Köy Enstitüleri: AKP İzmir adayı Zeybekci'nin projesi çalıntıdır

TAKİP ET

Köy Enstitüleri , AKP İzmir Büyükşehir Belediye Başkan Adayı Nihat Zeybekci'nin geçtiğimiz günlerde, “10 Numara İzmir” adıyla tanıttığı projeleri arasında “Kent Enstitüleri” adıyla bir projede yer aldığını iddia etti. Yapılan yazılı açıklamada, “AKP İzmir adayı Zeybekci’nin projesi çalıntıdır” denildi.

Yapılan açıklama şu şekilde:

AKP İzmir Büyükşehir Belediye Başkan Adayı Nihat Zeybekci’nin “10 Numara İzmir” adı altında sunduğu projelerine dair 8 Şubat 2019 Cuma günü yaptığı açıklamada yer alan ve pek de “orijinal” olmayan detaylar üzerine bu açıklamayı sizlerle paylaşmak durumundayız. Aday olduğu partinin ekolojik tarihini “unutarak” bir yandan kente dair çalışmalar yaparken bir yandan da gençlere istihdam sözü veren projesi “Kent Enstitüleri”ni açacağını duyuran Nihat Zeybekci’ye bu haberi vermek zorundayız ki; Kent Enstitüleri bundan tam bir yıl önce, kentlerin gerçek sahipleri tarafından kuruldu! AKP ve Adayı Zeybekci; yaşam alanlarımızı ranta açan, soylulaştıran ve çevremizi mega projelerle yok eden kendileri değilmiş gibi kente dair söz söyleme hakkını da kendilerinde görüyorlar. Hatta bize, AKP döneminde niteliksizleşen bilime, geleceksizliğe, güvenliksizliğe ve işsizliğe mahkum edilmemişiz gibi iş vaadinde bulunuyorlar. Gezi’den Cerattepe’ye, Yırca’dan Samistal’a, Kızılcaköy’e, Karaağız’a kadar yerel halkı düşünmeden yerinden eden, mekanların toplumsal hafızalardaki yerini, kültürünü hadsize hiçe sayan ve yine kentlerimizi, köylerimizi, mahallelerimizi rant uğruna yok eden kendileri değilmişçesine çevreye ve insana dair güzellemeler yapmaktan çekinmiyorlar.

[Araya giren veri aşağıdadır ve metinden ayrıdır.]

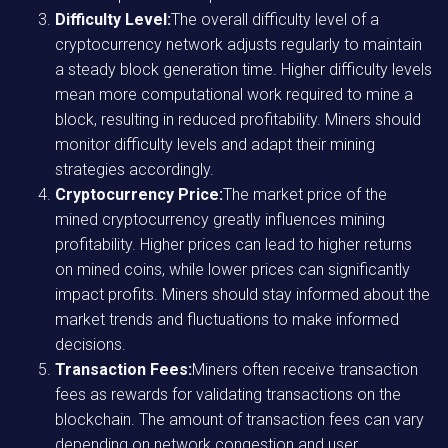
Difficulty Level:
The overall difficulty level of a
cryptocurrency network adjusts regularly to maintain
a steady block generation time. Higher difficulty levels
mean more computational work required to mine a
block, resulting in reduced profitability. Miners should
monitor difficulty levels and adapt their mining
strategies accordingly.
Cryptocurrency Price:
The market price of the
mined cryptocurrency greatly influences mining
profitability. Higher prices can lead to higher returns
on mined coins, while lower prices can significantly
impact profits. Miners should stay informed about the
market trends and fluctuations to make informed
decisions.
Transaction Fees:
Miners often receive transaction
fees as rewards for validating transactions on the
blockchain. The amount of transaction fees can vary
depending on network congestion and user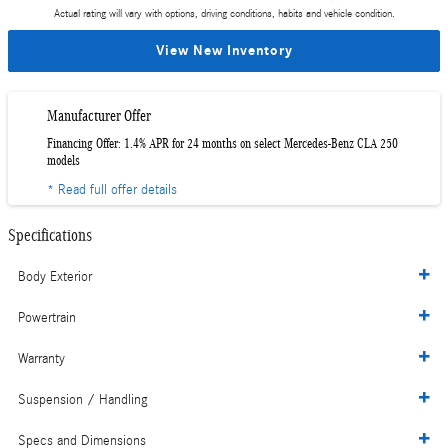
Actual rating will vary with options, driving conditions, habits and vehicle condition.
View New Inventory
Manufacturer Offer
Financing Offer: 1.4% APR for 24 months on select Mercedes-Benz CLA 250
models
* Read full offer details
Specifications
Body Exterior
Powertrain
Warranty
Suspension / Handling
Specs and Dimensions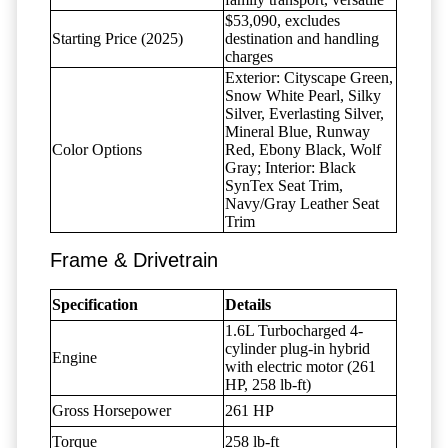
$53,090, excludes
Starting Price (2025)
destination and handling
charges
Exterior: Cityscape Green,
Snow White Pearl, Silky
Silver, Everlasting Silver,
Mineral Blue, Runway
Color Options
Red, Ebony Black, Wolf
Gray; Interior: Black
SynTex Seat Trim,
Navy/Gray Leather Seat
Trim
Frame & Drivetrain
Specification
Details
1.6L Turbocharged 4-
cylinder plug-in hybrid
Engine
with electric motor (261
HP, 258 lb-ft)
Gross Horsepower
261 HP
Torque
258 lb-ft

Bizler, Kent Enstitüleri’ni kuran ve emek verenler olarak tam da bu projenin sahiplerine karşı buradayız, bir aradayız. Çevre politikalarıyla kentlerimizi, köylerimizi, mahallelerimizi betonlarla istila edenlere karşı birleştik ve dayanışmanın özne olduğu Köy Enstitüleri tarihinden ilham alarak daha en başta kendimize “kentin özneleri olarak yaşamın tüm alanlarına dair nasıl söz söyleyebilir, üretebilir ve bu emeği kolektifleştirebiliriz?” diye sorduk. Sanatın ve bilimin tekelleşmesine karşı çıkıp yaşam alanlarımızın, içerisindeki tüm canlılarla beraber sermayeye sunulmasına itiraz ettik. Kentlerin orta yerinde mecbur bırakıldığımız umutsuzluğu yıkmak amacı ve kolektif biçimde “var olmanın” inancıyla bir yıldır çabalıyoruz. İstanbul’da ve İzmir’de halihazırda var olan Kent Enstitüleri’ni; yeni bir fikirmiş gibi allayıp pullayarak istihdam fabrikası biçimiyle halka sunmak, ancak çevreyi 16 yıldır yağmalayanlara yakışırdı. Bugün biz Kocaeli, Edirne, Ankara ve Bursa’da da kentlerin asıl sahiplerinin alanlarını yaratmaya çalışırken bulunduğumuz her yerde, tam da bu talancı anlayışın karşısında konum alarak üretmeye devam edeceğiz!